Every line from the top of the records through the one bearing "demand tends to" is to be reproduced exactly, and pictures are to be left out.

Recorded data
--- START ---

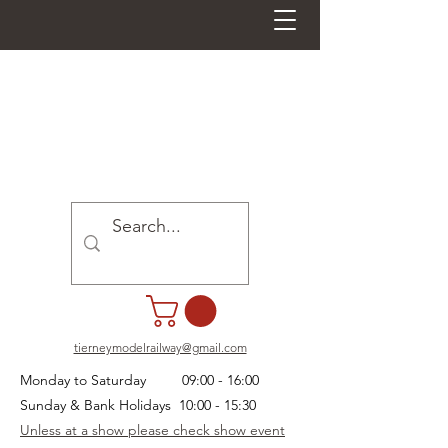
tierneymodelrailway@gmail.com
Monday to Saturday 09:00 - 16:00
Sunday & Bank Holidays 10:00 - 15:30
Unless at a show please check show event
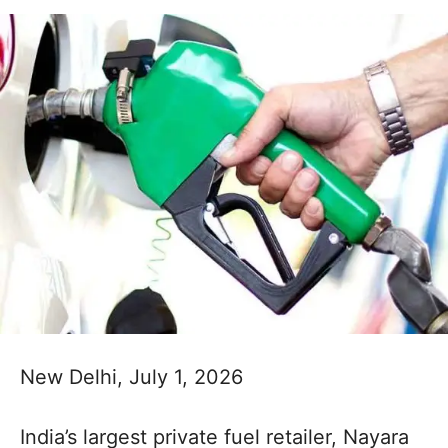
New Delhi, July 1, 2026
India’s largest private fuel retailer, Nayara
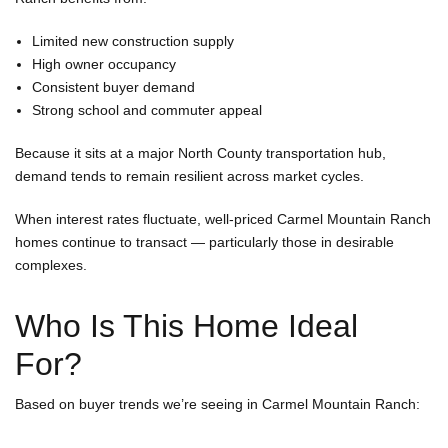
Limited new construction supply
High owner occupancy
Consistent buyer demand
Strong school and commuter appeal
Because it sits at a major North County transportation hub,
demand tends to remain resilient across market cycles.
When interest rates fluctuate, well-priced Carmel Mountain Ranch
homes continue to transact — particularly those in desirable
complexes.
Who Is This Home Ideal
For?
Based on buyer trends we’re seeing in Carmel Mountain Ranch:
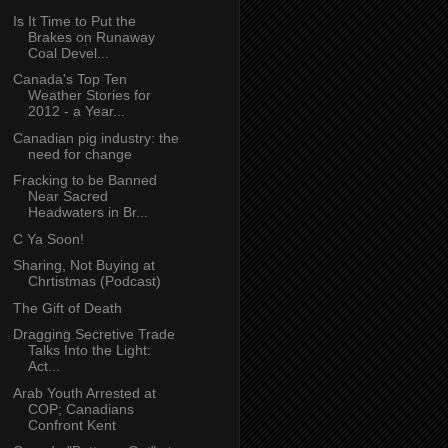
Is It Time to Put the
Brakes on Runaway
Coal Devel...
Canada's Top Ten
Weather Stories for
2012 - a Year...
Canadian pig industry: the
need for change
Fracking to be Banned
Near Sacred
Headwaters in Br...
C Ya Soon!
Sharing, Not Buying at
Chrtistmas (Podcast)
The Gift of Death
Dragging Secretive Trade
Talks Into the Light:
Act...
Arab Youth Arrested at
COP; Canadians
Confront Kent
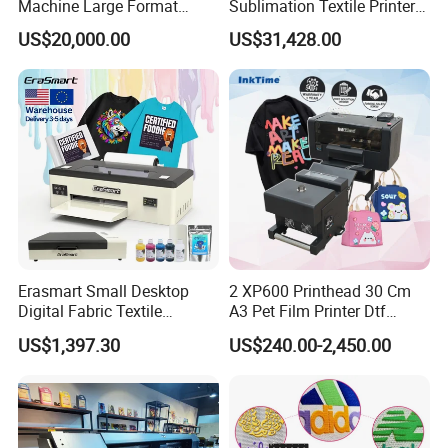
Machine Large Format
Sublimation Textile Printer
Printer Digital UV Printing
15*Epson I3200 for
US$20,000.00
US$31,428.00
Machine
Maximum Productivity &
Unmatched Speed
Erasmart Small Desktop
2 XP600 Printhead 30 Cm
Digital Fabric Textile
A3 Pet Film Printer Dtf
Garment A3 30cm Dtf
Clothes Transfer A3 Dtf
US$1,397.30
US$240.00-2,450.00
Printer Pet Film Heat
Printer Dtf Inkjet
Transfer Press Inkjet T Shirt
T-Shirt T Shirt Printing
Machine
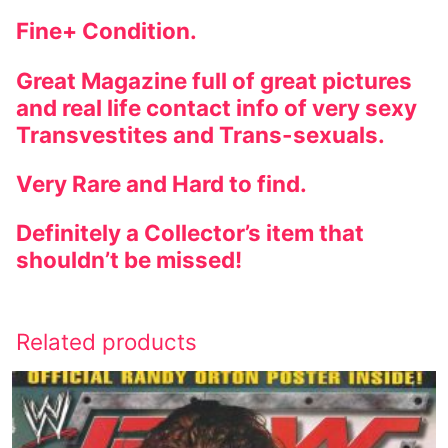
Fine+ Condition.
Great Magazine full of great pictures
and real life contact info of very sexy
Transvestites and Trans-sexuals.
Very Rare and Hard to find.
Definitely a Collector’s item that
shouldn’t be missed!
Related products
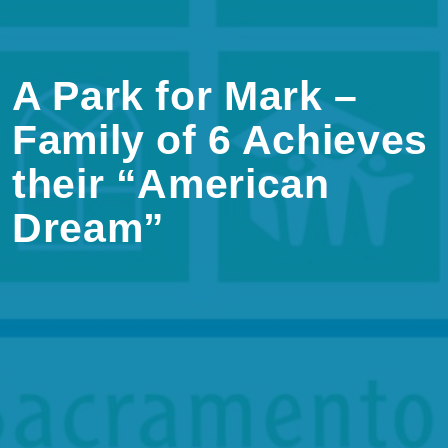
A Park for Mark –
Family of 6 Achieves
their “American
Dream”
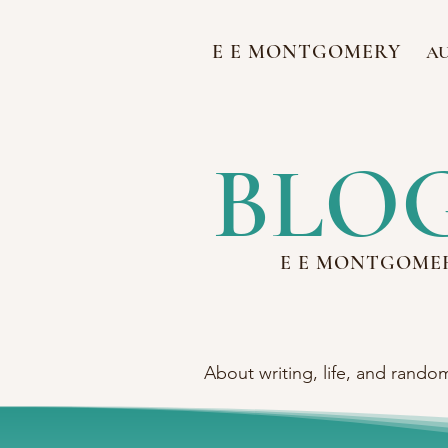
E E MONTGOMERY
A
BLO
E E MONTGOME
About writing, life, and rando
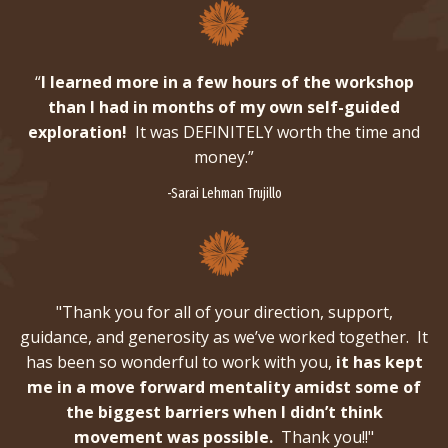
“
I learned more in a few hours of the workshop
than I had in months of my own self-guided
exploration!
It was DEFINITELY worth the time and
money.”
-Sarai Lehman Trujillo
"Thank you for all of your direction, support,
guidance, and generosity as we’ve worked together. It
has been so wonderful to work with you,
it has kept
me in a move forward mentality amidst some of
the biggest barriers when I didn’t think
movement was possible.
Thank you!!"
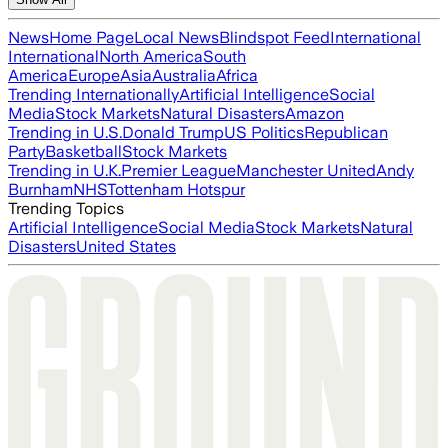
News
Home Page
Local News
Blindspot Feed
International
International
North America
South
America
Europe
Asia
Australia
Africa
Trending Internationally
Artificial Intelligence
Social
Media
Stock Markets
Natural Disasters
Amazon
Trending in U.S.
Donald Trump
US Politics
Republican
Party
Basketball
Stock Markets
Trending in U.K.
Premier League
Manchester United
Andy
Burnham
NHS
Tottenham Hotspur
Trending Topics
Artificial Intelligence
Social Media
Stock Markets
Natural
Disasters
United States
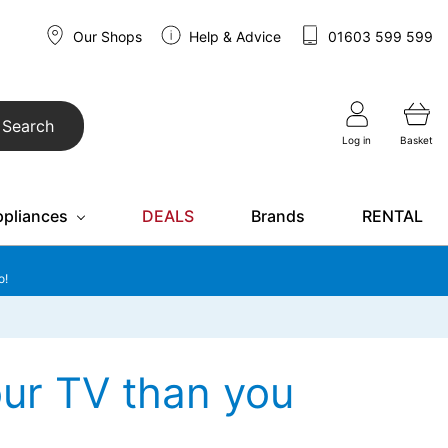
Our Shops
Help & Advice
01603 599 599
Search
Log in
Basket
ppliances
DEALS
Brands
RENTAL
o!
ur TV than you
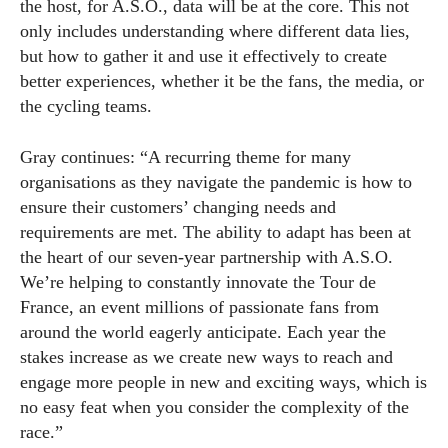
the host, for A.S.O., data will be at the core. This not
only includes understanding where different data lies,
but how to gather it and use it effectively to create
better experiences, whether it be the fans, the media, or
the cycling teams.
Gray continues: “A recurring theme for many
organisations as they navigate the pandemic is how to
ensure their customers’ changing needs and
requirements are met. The ability to adapt has been at
the heart of our seven-year partnership with A.S.O.
We’re helping to constantly innovate the Tour de
France, an event millions of passionate fans from
around the world eagerly anticipate. Each year the
stakes increase as we create new ways to reach and
engage more people in new and exciting ways, which is
no easy feat when you consider the complexity of the
race.”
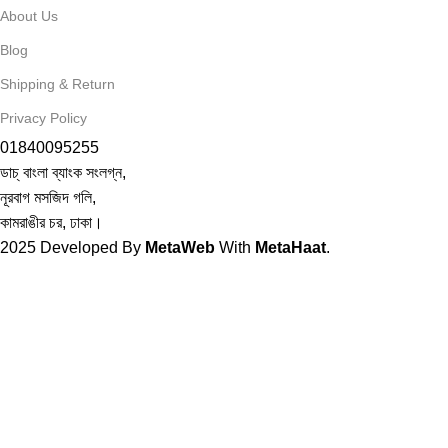
About Us
Blog
Shipping & Return
Privacy Policy
01840095255
ডাচ্ বাংলা ব্যাংক সংলগ্ন,
নূরবাগ মসজিদ গলি,
কামরাঙীর চর, ঢাকা।
2025
Developed By
MetaWeb
With
MetaHaat
.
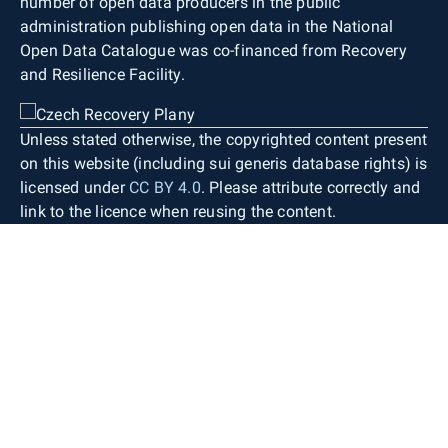
number of open data producers in the public
administration publishing open data in the National
Open Data Catalogue was co-financed from Recovery
and Resilience Facility.
Unless stated otherwise, the copyrighted content present
on this website (including sui generis database rights) is
licensed under
CC BY 4.0
. Please attribute correctly and
link to the licence when reusing the content.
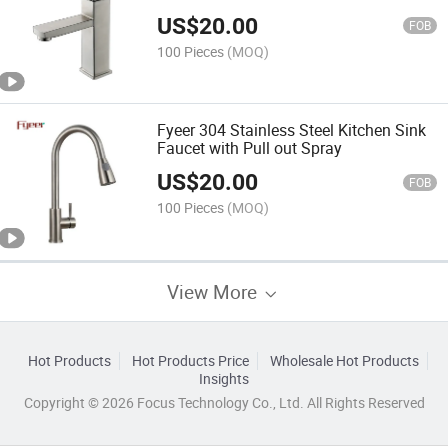
US$
20.00
FOB
100 Pieces
(MOQ)
Fyeer 304 Stainless Steel Kitchen Sink
Faucet with Pull out Spray
US$
20.00
FOB
100 Pieces
(MOQ)
View More
Hot Products
Hot Products Price
Wholesale Hot Products
Insights
Copyright © 2026 Focus Technology Co., Ltd. All Rights Reserved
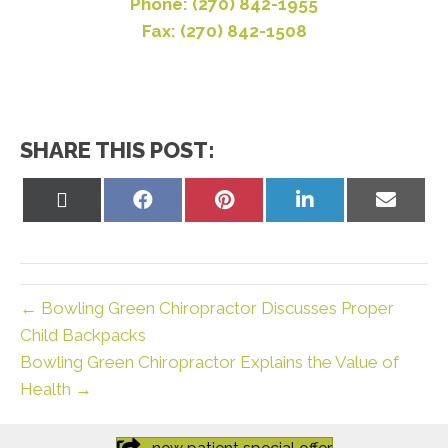
Phone: (270) 842-1955
Fax: (270) 842-1508
SHARE THIS POST:
Share
Share
Share
Share
Share
on
on
on
on
on
X
Facebook
Pinterest
LinkedIn
Email
(Twitter)
← Bowling Green Chiropractor Discusses Proper
Child Backpacks
Bowling Green Chiropractor Explains the Value of
Health →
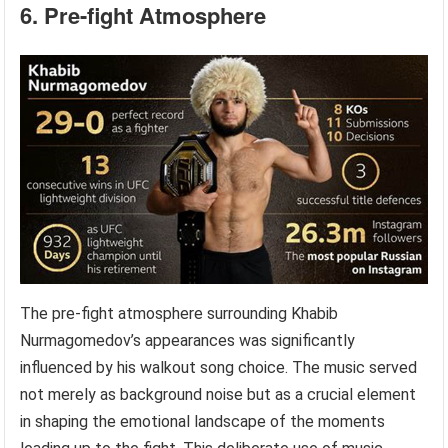
6. Pre-fight Atmosphere
The pre-fight atmosphere surrounding Khabib
Nurmagomedov’s appearances was significantly
influenced by his walkout song choice. The music served
not merely as background noise but as a crucial element
in shaping the emotional landscape of the moments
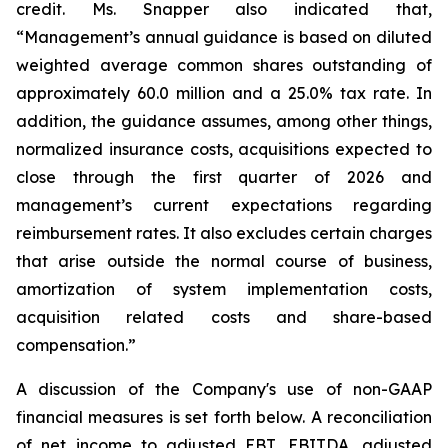
credit. Ms. Snapper also indicated that,
“Management’s annual guidance is based on diluted
weighted average common shares outstanding of
approximately 60.0 million and a 25.0% tax rate. In
addition, the guidance assumes, among other things,
normalized insurance costs, acquisitions expected to
close through the first quarter of 2026 and
management’s current expectations regarding
reimbursement rates. It also excludes certain charges
that arise outside the normal course of business,
amortization of system implementation costs,
acquisition related costs and share-based
compensation.”
A discussion of the Company's use of non-GAAP
financial measures is set forth below. A reconciliation
of net income to adjusted EBT, EBITDA, adjusted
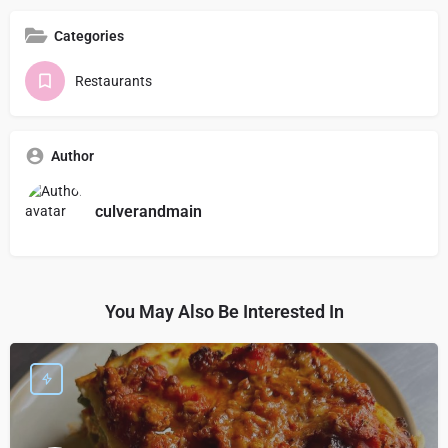
Categories
Restaurants
Author
culverandmain
You May Also Be Interested In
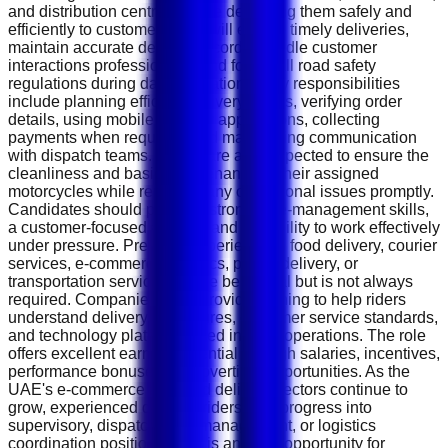
and distribution centres before delivering them safely and
efficiently to customers. You will ensure timely deliveries,
maintain accurate delivery records, handle customer
interactions professionally, and follow all road safety
regulations during daily operations. Key responsibilities
include planning efficient delivery routes, verifying order
details, using mobile delivery applications, collecting
payments when required, and maintaining communication
with dispatch teams. Riders are also expected to ensure the
cleanliness and basic maintenance of their assigned
motorcycles while reporting any operational issues promptly.
Candidates should possess strong time-management skills,
a customer-focused attitude, and the ability to work effectively
under pressure. Previous experience in food delivery, courier
services, e-commerce logistics, parcel delivery, or
transportation services will be beneficial but is not always
required. Companies often provide training to help riders
understand delivery procedures, customer service standards,
and technology platforms used in daily operations. The role
offers excellent earning potential through salaries, incentives,
performance bonuses, and overtime opportunities. As the
UAE's e-commerce and food delivery sectors continue to
grow, experienced delivery riders may progress into
supervisory, dispatch, fleet management, or logistics
coordination positions. This is an ideal opportunity for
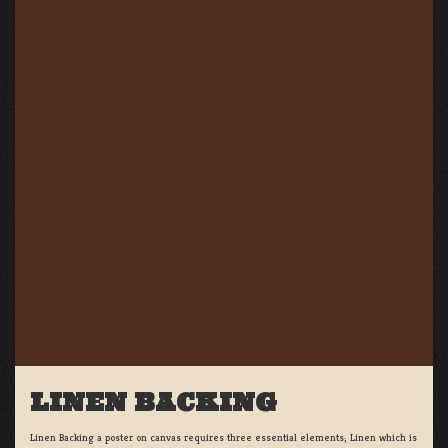
LINEN BACKING
Linen Backing a poster on canvas requires three essential elements; Linen which is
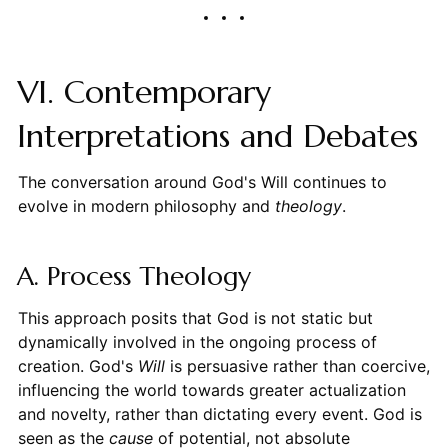
VI. Contemporary
Interpretations and Debates
The conversation around God's Will continues to
evolve in modern philosophy and
theology
.
A. Process Theology
This approach posits that God is not static but
dynamically involved in the ongoing process of
creation. God's
Will
is persuasive rather than coercive,
influencing the world towards greater actualization
and novelty, rather than dictating every event. God is
seen as the
cause
of potential, not absolute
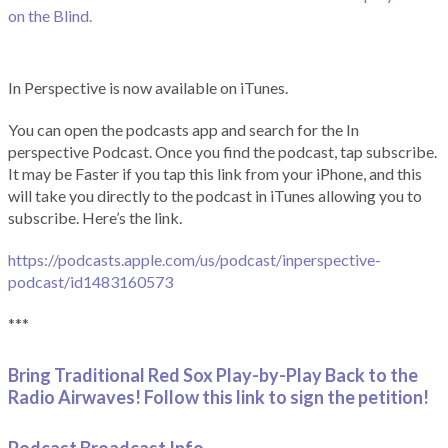
on the Blind.
In Perspective is now available on iTunes.
You can open the podcasts app and search for the In
perspective Podcast. Once you find the podcast, tap subscribe.
It may be Faster if you tap this link from your iPhone, and this
will take you directly to the podcast in iTunes allowing you to
subscribe. Here’s the link.
https://podcasts.apple.com/us/podcast/inperspective-
podcast/id1483160573
***
Bring Traditional Red Sox Play-by-Play Back to the
Radio Airwaves! Follow this link to sign the petition!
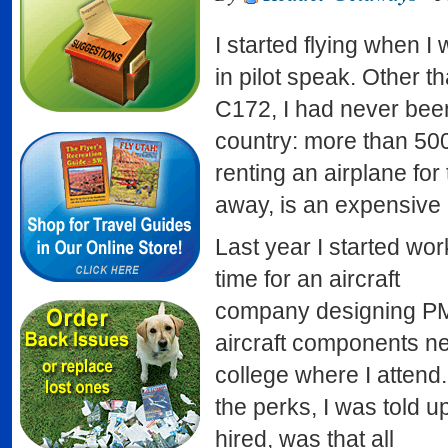
I started flying when I
in pilot speak. Other t
C172, I had never been
country: more than 500 
renting an airplane for
away, is an expensive p
Last year I started wor
time for an aircraft
company designing P
aircraft components ne
college where I attend
the perks, I was told 
hired, was that all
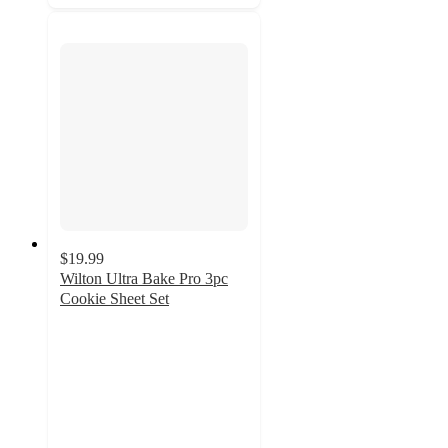
$19.99
Wilton Ultra Bake Pro 3pc
Cookie Sheet Set
4.4
out
of
5
stars
with
333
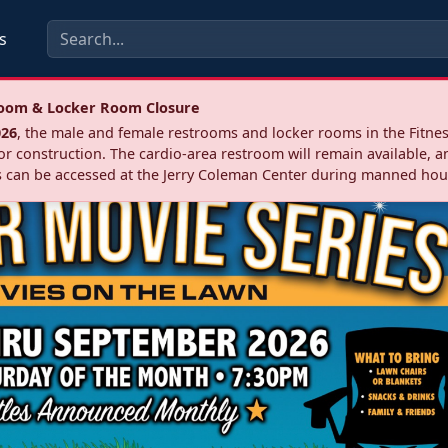
s
troom & Locker Room Closure
026
, the male and female restrooms and locker rooms in the Fitnes
r construction. The cardio‑area restroom will remain available, a
 can be accessed at the Jerry Coleman Center during manned hou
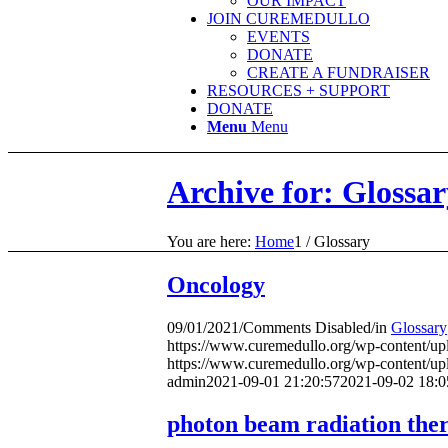
OUR IMPACT
JOIN CUREMEDULLO
EVENTS
DONATE
CREATE A FUNDRAISER
RESOURCES + SUPPORT
DONATE
Menu
Menu
Archive for: Glossar
You are here:
Home
1
/
Glossary
Oncology
09/01/2021
/
Comments Disabled
/
in
Glossary
https://www.curemedullo.org/wp-content/u
https://www.curemedullo.org/wp-content/u
admin
2021-09-01 21:20:57
2021-09-02 18:0
photon beam radiation the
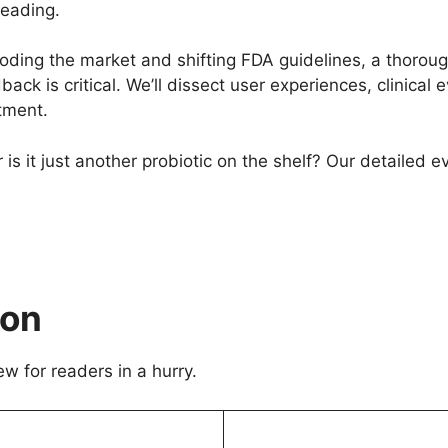
reading.
ding the market and shifting FDA guidelines, a thorough
ack is critical. We’ll dissect user experiences, clinical 
tment.
 is it just another probiotic on the shelf? Our detailed e
ion
ew for readers in a hurry.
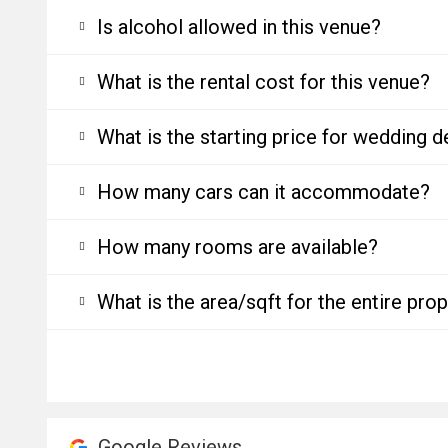
Is alcohol allowed in this venue?
What is the rental cost for this venue?
What is the starting price for wedding d
How many cars can it accommodate?
How many rooms are available?
What is the area/sqft for the entire pro
Google Reviews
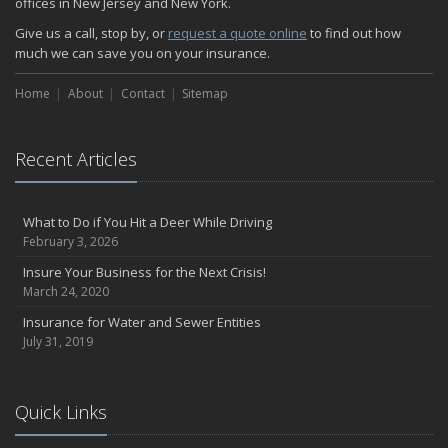
offices in New Jersey and New York.
How Insurance Protects the Ice Cream Truck
Give us a call, stop by, or
request a quote online
to find out how
How to Plan a Pet-Safe Vacation
much we can save you on your insurance.
When the Fishing Contest Needs Insurance Coverage
Home
Floor Laying Contractors: What Type of Insurance?
About
Contact
Sitemap
May
Fun Facts about Renting a Home or Apartment
Recent Articles
Flood Insurance: More Things to Know about the Coverage
A Synopsis about Flood Insurance for the Property Owner
About Professional Liability Insurance for the Interior Designer
What to Do if You Hit a Deer While Driving
February 3, 2026
Amusement Park Liability: The Insurance Perspective
Interesting Facts about Memorial Day Weekend
Insure Your Business for the Next Crisis!
March 24, 2020
A Will and Life Insurance: What’s the Difference?
How NJ Combats Summer’s Auto and Boating Dangers
Insurance for Water and Sewer Entities
July 31, 2019
Two Ways Technology can Protect a Home from Burglary
What is Weather Insurance?
Your Motorcycle Tire: How to Properly Change it
Quick Links
Negative Film Insurance Explained
Personal Insurance Protection: Why You Need the Coverage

--- END ---

TASK ANSWER:
tierneymodelrailway@gmail.com
Monday to Saturday 09:00 - 16:00
Sunday & Bank Holidays 10:00 - 15:30
Unless at a show please check show event
New Delhi, July 1, 2026
India’s largest private fuel retailer, Nayara
Limited new construction supply
High owner occupancy
Consistent buyer demand
Strong school and commuter appeal
Because it sits at a major North County transportation hub,
demand tends to remain resilient across market cycles.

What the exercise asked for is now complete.